KEZİBAN KAN
Görüntülenme: 16209

KEZİBAN KAN

KEZBAN YENGE: KIRSALDA BİR BAŞARI HİKÂYESİ
Söyleşiyi Yapan: Melike Gül
Yer: Kezban Hanım’ın işyeri. Çakırlar
Tarih: 20.08.2015

Galeri

Söyleşi


 
Bize kendinizi tanıtır mısınız?
Antalya Konyaaltı Yarbaşçandır köyünde 1967 yılında doğdum. Çoban kızıyım ben. Ailem çobanlıkla, çiftçilikle uğraşırdı. Antalya merkezine ilk kez İlkokul 5. Sınıfta fotoğraf çektirmek için gelmiştim. Elektriği de o zaman gördüm ilk. İyi ki o günleri yaşamışım, öyle günleri gördüğüm için çok mutluyum. Köyde okul yoktu; okula gitmek için bir saat yürüyorduk. Herkes çobandı, başka yapacak iş yoktu. Ürünleri satacak insan yoktu. İlkokulu bitirince aynen çobanlığa devam ettik. Babama ve anneme yardım ediyordum. Annem çok çalışkan bir kadındı, hiç durmazdı. Sonra görücü geldi bana. Bir öğretmen istiyor seni dediler. Köyden biriyle evlensem yine çoban olacağım diye düşündüm. 16 yaşında evlendim. Evlendikten bir hafta sonra eşimin görevi nedeniyle Diyarbakır’a gittik.

Diyarbakır nasıldı o yıllarda?
İnsanlar çok saygılıydı bize karşı. Oradaki dostlarımızla hala görüşüyoruz. Diyarbakır’ın yapısı buradan farklıydı, haremlik selamlık oturuyorlardı düğünlerde falan. Yemekleri önce erkekler yerdi orada, sonra da kadınlar yerdi.
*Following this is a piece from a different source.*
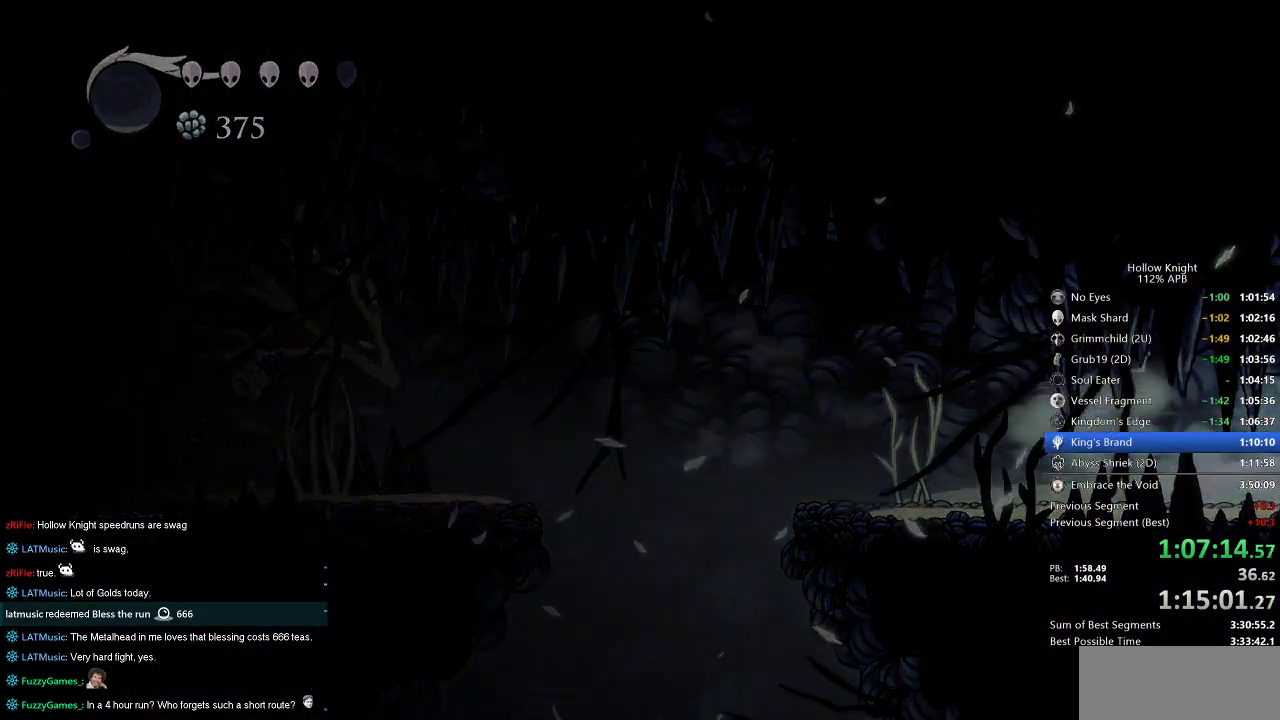
{"keys": ["right"], "events": [[50, "dash", "up"], [100, "dash", "down"], [200, "dash", "up"]]}
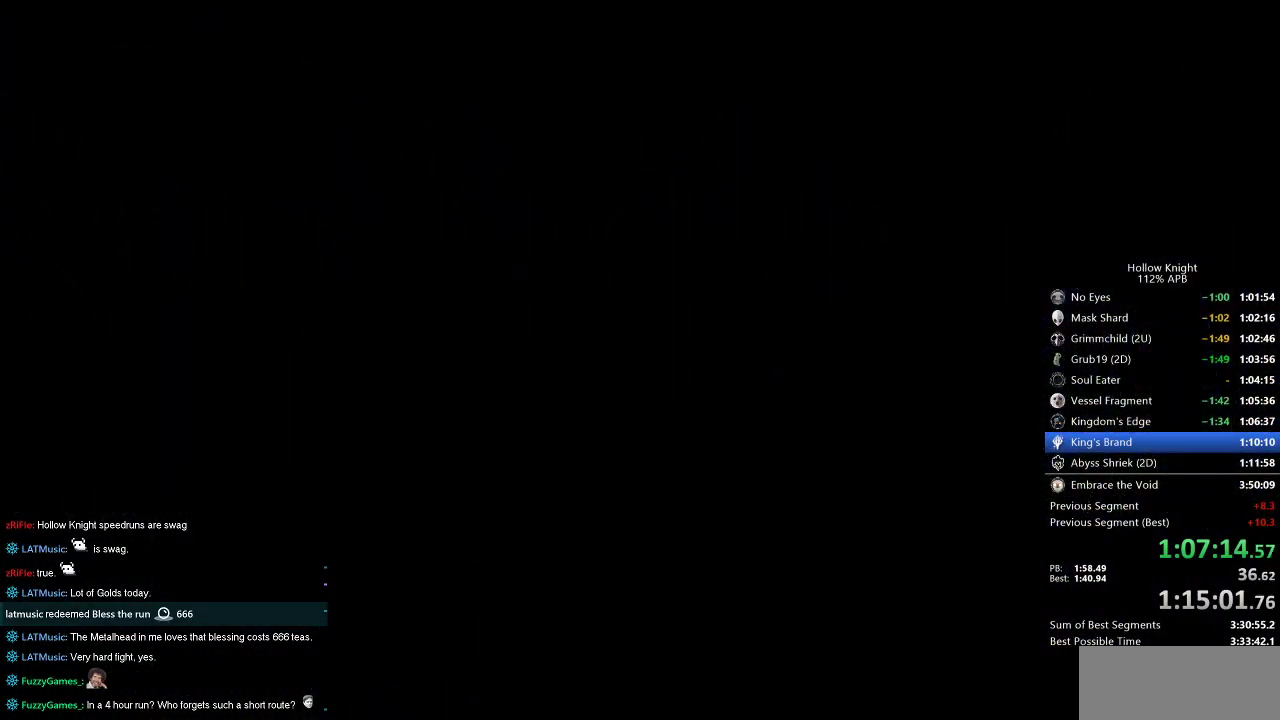
{"keys": ["right"], "events": []}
Bizim buralarda öyle bir şey yok.

Kolay alıştınız mı farklı bir yerde olmaya?
Evet, ben o konuda rahatım, hemen alışırım insanlara. İki yıl sonra biz Konya’ya gittik. Orada bütün kadınlar halı dokuyordu. Kadınlara halı dokumayı öğrenmek istediğimi söyledim. Onlar bana gösterdi halı dokumayı. İlk defa para kazanıyordum ve o paralarla evimize eşyalar aldık. Konya’da dört yıl kaldık 8-10 halı dokuduk. Sonra sıkıldık, tayin istedik ve Zonguldak’a gittik. Orada daha farklı bir yaşam vardı. Kadınlar ormanda çalışıyordu. Erkekler maden ocağına gidiyordu, kadınlar ağır işlerde çalışıyordu. Orada orman çilekleri vardı onlardan reçel yapıyorduk. Oranın insanları çok gelişmeye hazır ve heveslilerdi. Sonra tekrar Antalya’ya döndük. Seracılık yapmaya başladık. Aslında her yerde ekmek var ama insan kendi memleketini özlüyor.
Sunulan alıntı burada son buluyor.